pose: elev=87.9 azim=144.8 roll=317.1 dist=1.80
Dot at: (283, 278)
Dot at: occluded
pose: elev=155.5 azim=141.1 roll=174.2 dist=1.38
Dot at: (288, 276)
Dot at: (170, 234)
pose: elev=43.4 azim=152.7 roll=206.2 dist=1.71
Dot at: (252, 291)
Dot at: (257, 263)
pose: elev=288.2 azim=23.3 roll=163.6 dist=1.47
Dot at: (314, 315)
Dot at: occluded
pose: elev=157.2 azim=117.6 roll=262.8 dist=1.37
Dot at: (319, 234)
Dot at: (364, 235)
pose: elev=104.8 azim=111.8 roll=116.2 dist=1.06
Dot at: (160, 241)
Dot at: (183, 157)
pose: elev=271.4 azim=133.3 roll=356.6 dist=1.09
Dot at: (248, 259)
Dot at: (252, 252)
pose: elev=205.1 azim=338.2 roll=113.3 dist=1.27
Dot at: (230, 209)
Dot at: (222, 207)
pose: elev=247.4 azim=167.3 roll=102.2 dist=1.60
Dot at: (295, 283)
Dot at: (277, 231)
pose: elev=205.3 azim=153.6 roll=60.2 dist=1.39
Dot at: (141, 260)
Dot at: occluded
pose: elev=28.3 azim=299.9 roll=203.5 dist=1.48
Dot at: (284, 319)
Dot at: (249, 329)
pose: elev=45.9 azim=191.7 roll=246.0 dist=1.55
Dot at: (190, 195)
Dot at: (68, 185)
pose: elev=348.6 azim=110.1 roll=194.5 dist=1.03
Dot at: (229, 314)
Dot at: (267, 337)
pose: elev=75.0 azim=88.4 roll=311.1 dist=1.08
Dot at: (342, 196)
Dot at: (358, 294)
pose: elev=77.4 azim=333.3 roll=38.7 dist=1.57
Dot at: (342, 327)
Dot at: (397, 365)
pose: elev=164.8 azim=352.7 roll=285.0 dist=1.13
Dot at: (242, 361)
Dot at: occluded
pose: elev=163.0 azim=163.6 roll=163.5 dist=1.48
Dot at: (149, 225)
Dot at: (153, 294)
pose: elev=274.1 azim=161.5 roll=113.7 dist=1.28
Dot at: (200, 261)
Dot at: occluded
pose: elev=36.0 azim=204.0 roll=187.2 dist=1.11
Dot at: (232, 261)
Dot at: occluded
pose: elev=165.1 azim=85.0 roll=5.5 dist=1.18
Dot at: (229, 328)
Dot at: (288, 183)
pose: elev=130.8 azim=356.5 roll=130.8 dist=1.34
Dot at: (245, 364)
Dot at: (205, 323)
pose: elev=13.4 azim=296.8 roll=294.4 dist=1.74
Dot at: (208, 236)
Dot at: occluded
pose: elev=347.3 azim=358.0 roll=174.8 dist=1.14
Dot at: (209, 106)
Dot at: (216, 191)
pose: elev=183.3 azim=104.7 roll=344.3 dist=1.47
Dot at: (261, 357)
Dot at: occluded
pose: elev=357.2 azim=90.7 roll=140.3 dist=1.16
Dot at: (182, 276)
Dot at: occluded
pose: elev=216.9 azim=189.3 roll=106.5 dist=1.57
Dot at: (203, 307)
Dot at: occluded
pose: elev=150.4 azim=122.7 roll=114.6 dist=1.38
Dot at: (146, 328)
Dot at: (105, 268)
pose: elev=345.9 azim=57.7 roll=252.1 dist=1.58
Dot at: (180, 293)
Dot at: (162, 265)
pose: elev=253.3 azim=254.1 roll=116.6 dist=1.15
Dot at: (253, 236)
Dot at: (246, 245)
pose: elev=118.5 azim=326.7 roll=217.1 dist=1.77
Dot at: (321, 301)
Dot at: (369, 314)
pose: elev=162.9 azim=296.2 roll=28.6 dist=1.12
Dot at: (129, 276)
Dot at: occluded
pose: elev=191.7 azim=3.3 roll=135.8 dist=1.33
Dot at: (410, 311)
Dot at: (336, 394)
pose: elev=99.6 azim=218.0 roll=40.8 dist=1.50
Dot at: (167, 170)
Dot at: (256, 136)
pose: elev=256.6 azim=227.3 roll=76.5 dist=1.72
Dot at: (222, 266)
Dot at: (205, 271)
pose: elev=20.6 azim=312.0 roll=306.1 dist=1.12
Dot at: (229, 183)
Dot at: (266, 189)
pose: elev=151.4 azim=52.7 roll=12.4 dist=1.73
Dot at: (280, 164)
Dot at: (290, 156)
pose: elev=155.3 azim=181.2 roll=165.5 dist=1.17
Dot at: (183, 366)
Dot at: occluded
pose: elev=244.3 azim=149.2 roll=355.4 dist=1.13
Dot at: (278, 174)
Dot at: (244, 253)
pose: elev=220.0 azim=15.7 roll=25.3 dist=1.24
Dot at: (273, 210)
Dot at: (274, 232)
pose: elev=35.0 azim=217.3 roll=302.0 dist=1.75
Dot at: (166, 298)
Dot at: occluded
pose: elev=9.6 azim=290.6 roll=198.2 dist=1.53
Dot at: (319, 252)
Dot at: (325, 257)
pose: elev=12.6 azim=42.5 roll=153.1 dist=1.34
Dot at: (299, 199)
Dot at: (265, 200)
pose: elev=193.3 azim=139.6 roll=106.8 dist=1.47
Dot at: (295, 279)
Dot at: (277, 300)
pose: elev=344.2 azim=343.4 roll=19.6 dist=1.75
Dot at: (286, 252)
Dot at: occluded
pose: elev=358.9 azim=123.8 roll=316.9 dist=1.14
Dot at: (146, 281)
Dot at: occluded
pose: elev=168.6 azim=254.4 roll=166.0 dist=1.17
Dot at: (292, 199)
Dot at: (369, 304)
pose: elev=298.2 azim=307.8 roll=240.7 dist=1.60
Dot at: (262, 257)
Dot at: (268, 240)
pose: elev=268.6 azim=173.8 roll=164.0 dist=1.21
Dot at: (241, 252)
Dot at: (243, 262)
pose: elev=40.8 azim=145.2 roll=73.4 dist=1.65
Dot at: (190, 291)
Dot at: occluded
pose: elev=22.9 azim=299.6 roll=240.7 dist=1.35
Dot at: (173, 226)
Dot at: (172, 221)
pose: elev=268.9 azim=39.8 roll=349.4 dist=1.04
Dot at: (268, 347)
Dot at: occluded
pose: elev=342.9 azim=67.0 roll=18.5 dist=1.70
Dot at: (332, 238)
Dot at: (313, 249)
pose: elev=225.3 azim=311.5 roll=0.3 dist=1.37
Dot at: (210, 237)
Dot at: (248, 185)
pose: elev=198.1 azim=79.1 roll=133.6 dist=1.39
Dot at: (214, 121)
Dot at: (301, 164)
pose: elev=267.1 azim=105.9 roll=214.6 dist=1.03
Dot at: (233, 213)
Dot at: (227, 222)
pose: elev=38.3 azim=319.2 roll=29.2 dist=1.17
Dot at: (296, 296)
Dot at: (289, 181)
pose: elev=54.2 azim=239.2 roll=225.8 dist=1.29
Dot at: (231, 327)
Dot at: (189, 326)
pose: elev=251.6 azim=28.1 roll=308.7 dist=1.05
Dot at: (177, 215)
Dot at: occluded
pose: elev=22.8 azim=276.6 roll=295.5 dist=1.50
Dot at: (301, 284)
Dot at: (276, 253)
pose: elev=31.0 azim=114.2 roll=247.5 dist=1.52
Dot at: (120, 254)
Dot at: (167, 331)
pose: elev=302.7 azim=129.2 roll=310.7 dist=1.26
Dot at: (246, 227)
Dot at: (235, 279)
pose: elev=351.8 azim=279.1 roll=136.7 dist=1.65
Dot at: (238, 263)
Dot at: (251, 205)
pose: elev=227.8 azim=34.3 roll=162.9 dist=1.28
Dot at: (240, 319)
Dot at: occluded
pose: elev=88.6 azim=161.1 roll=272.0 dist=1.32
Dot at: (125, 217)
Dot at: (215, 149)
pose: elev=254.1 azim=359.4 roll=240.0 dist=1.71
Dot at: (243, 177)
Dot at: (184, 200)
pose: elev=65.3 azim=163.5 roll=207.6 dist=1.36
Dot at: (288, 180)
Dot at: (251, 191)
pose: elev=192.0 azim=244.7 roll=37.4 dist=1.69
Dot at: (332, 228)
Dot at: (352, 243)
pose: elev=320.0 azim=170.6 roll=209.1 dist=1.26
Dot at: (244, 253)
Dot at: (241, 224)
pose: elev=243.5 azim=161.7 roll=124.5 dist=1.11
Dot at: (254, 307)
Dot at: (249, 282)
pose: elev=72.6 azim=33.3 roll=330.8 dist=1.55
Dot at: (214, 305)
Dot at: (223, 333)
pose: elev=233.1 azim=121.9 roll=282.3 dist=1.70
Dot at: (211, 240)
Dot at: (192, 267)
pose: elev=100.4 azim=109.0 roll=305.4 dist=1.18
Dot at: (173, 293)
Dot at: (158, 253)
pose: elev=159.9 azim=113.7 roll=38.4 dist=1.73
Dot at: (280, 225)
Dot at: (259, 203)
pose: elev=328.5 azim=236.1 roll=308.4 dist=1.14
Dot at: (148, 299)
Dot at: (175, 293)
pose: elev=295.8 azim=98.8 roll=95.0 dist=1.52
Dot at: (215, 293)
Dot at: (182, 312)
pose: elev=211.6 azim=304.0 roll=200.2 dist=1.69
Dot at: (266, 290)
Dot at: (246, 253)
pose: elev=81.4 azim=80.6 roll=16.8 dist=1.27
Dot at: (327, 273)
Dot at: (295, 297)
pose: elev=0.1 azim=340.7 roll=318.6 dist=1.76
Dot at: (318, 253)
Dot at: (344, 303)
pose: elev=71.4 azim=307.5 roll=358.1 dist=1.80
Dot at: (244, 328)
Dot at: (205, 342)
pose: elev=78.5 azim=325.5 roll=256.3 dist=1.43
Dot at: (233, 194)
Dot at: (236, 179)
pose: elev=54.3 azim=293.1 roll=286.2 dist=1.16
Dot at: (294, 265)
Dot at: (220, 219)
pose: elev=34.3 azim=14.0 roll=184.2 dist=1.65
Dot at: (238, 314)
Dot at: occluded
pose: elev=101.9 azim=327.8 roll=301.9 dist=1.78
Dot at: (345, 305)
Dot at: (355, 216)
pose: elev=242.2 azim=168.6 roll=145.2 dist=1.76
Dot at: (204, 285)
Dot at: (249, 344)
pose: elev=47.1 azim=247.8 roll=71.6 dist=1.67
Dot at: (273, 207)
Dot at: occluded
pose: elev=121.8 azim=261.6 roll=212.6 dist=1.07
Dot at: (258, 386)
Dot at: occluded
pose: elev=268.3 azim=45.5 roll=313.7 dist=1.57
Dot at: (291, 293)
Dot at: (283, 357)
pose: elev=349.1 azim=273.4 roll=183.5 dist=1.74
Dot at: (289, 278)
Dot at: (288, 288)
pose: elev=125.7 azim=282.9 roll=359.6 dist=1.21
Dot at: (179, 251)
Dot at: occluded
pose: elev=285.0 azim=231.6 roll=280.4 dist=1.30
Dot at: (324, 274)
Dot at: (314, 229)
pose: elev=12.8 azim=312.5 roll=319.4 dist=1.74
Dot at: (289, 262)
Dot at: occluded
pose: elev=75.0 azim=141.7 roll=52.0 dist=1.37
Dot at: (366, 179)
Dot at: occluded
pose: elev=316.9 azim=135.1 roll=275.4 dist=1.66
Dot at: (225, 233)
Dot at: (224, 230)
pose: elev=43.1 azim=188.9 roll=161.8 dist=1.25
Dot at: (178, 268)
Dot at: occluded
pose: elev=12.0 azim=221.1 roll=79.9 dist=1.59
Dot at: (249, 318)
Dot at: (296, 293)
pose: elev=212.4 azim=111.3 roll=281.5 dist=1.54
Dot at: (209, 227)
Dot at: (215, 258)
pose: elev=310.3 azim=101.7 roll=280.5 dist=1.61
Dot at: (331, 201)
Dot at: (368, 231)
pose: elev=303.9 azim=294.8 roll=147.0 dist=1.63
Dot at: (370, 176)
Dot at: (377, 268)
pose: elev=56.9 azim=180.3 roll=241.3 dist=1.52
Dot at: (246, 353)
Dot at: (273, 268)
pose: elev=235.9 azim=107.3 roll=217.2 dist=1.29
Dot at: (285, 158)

::::

▶ _Exercise instructions_
Copy out, without any changes, everything in the records above from the line that contains "pose: elev=101.9 azim=327.8" down to the line that contains "Dot at: (377, 268)", including both of those lines.

▶ _Task result_
pose: elev=101.9 azim=327.8 roll=301.9 dist=1.78
Dot at: (345, 305)
Dot at: (355, 216)
pose: elev=242.2 azim=168.6 roll=145.2 dist=1.76
Dot at: (204, 285)
Dot at: (249, 344)
pose: elev=47.1 azim=247.8 roll=71.6 dist=1.67
Dot at: (273, 207)
Dot at: occluded
pose: elev=121.8 azim=261.6 roll=212.6 dist=1.07
Dot at: (258, 386)
Dot at: occluded
pose: elev=268.3 azim=45.5 roll=313.7 dist=1.57
Dot at: (291, 293)
Dot at: (283, 357)
pose: elev=349.1 azim=273.4 roll=183.5 dist=1.74
Dot at: (289, 278)
Dot at: (288, 288)
pose: elev=125.7 azim=282.9 roll=359.6 dist=1.21
Dot at: (179, 251)
Dot at: occluded
pose: elev=285.0 azim=231.6 roll=280.4 dist=1.30
Dot at: (324, 274)
Dot at: (314, 229)
pose: elev=12.8 azim=312.5 roll=319.4 dist=1.74
Dot at: (289, 262)
Dot at: occluded
pose: elev=75.0 azim=141.7 roll=52.0 dist=1.37
Dot at: (366, 179)
Dot at: occluded
pose: elev=316.9 azim=135.1 roll=275.4 dist=1.66
Dot at: (225, 233)
Dot at: (224, 230)
pose: elev=43.1 azim=188.9 roll=161.8 dist=1.25
Dot at: (178, 268)
Dot at: occluded
pose: elev=12.0 azim=221.1 roll=79.9 dist=1.59
Dot at: (249, 318)
Dot at: (296, 293)
pose: elev=212.4 azim=111.3 roll=281.5 dist=1.54
Dot at: (209, 227)
Dot at: (215, 258)
pose: elev=310.3 azim=101.7 roll=280.5 dist=1.61
Dot at: (331, 201)
Dot at: (368, 231)
pose: elev=303.9 azim=294.8 roll=147.0 dist=1.63
Dot at: (370, 176)
Dot at: (377, 268)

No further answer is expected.